ヌーノは自分の棲家を荒らされることを極端に嫌う。うっかり彼が棲んでいる蟻塚を踏んづけたりでもしたら大変じゃ。怒ったヌーノに恐ろしい呪いをかけられてしまう。草原の中を歩き回った後、夜に突然脚が腫れてしもうたら、ヌーノの呪いにかかってしまったと見て良いじゃろう。

 

むやみやたらに立小便をするのも考えものじゃ。

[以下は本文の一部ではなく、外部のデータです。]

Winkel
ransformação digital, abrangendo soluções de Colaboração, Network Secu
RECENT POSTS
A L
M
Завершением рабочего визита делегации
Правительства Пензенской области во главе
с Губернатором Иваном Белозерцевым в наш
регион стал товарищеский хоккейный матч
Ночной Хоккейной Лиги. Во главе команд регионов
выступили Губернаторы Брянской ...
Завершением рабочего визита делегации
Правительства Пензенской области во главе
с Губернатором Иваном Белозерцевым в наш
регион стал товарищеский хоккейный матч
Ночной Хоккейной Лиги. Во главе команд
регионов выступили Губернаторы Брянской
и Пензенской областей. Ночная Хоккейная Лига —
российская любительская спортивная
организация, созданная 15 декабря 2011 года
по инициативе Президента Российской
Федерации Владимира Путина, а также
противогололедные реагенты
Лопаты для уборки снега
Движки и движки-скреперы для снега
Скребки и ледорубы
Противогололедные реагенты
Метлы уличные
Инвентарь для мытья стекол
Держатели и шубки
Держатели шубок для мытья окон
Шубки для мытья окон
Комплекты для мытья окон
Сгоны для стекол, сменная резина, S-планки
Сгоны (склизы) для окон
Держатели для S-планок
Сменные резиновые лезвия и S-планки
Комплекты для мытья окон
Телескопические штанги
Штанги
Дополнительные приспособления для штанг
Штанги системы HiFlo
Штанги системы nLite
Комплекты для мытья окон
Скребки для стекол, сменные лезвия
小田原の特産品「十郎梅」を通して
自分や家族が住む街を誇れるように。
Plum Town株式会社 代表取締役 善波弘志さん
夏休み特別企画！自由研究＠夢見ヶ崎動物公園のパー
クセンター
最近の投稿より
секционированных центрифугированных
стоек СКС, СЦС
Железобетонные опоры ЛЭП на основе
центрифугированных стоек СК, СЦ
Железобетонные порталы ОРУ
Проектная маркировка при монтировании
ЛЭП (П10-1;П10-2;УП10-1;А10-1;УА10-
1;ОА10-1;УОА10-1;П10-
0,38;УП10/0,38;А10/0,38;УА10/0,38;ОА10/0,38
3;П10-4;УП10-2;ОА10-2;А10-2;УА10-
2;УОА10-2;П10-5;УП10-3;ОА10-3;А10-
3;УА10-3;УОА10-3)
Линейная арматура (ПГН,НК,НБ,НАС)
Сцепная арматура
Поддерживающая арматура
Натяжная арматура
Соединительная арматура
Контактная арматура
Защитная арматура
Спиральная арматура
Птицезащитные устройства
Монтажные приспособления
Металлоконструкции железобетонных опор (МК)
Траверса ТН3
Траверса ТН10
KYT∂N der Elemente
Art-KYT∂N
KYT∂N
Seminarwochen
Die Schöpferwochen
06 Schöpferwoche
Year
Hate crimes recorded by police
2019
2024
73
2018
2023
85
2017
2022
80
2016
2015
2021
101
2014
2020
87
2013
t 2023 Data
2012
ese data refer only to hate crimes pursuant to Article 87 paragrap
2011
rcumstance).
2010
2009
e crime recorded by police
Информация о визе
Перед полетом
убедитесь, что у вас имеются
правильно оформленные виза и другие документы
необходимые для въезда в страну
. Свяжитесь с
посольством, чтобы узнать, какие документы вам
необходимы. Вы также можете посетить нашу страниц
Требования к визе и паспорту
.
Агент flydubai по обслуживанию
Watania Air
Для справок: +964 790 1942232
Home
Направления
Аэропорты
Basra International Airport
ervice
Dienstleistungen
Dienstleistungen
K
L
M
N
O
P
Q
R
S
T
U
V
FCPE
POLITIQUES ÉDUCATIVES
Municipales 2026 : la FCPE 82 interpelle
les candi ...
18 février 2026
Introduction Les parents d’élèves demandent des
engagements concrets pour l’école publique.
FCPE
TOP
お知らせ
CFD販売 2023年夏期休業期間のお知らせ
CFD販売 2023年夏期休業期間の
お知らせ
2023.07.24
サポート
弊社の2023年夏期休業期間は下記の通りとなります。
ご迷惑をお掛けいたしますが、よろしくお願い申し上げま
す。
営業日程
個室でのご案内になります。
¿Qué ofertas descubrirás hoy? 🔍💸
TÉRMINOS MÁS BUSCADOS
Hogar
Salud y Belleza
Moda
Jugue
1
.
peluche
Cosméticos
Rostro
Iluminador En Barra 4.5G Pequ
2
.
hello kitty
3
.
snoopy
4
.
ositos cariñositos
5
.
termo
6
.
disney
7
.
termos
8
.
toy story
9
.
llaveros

うっかりヌーノの棲家に小便をかけてしまうと、お主の大切なモノが目も当てられない状態になってしまう。この点は日本の「ミミズに小便」の迷信に共通したものを感じるが、自分の持ち物に自信が持てない者は、思い切って試してみるといいかもしれん。ただし、結果については一切責任を負いかねるのでそのつもりで。

 

ヌーノの怒りを買わないようにする方法は簡単じゃ。棲家がありそうなうっそうとした草むらや岩場にむやみに立ち入らなければよいのじゃ。特に蟻塚には気をつけたほうが良い。

 

しかし、どうしても立ち入らなければならないような場合には、「タビタビポー(「すみませーん、通りまーす。退いてくださーい」の意)」と声をかけながら通ること。こうするとヌーノが通行人に気づいて退いてくれるといわれとる。子供の頃から目上の者、特に老齢者に対して敬意を払うよう躾けられとるフィリピン人らしい予防法だといえる。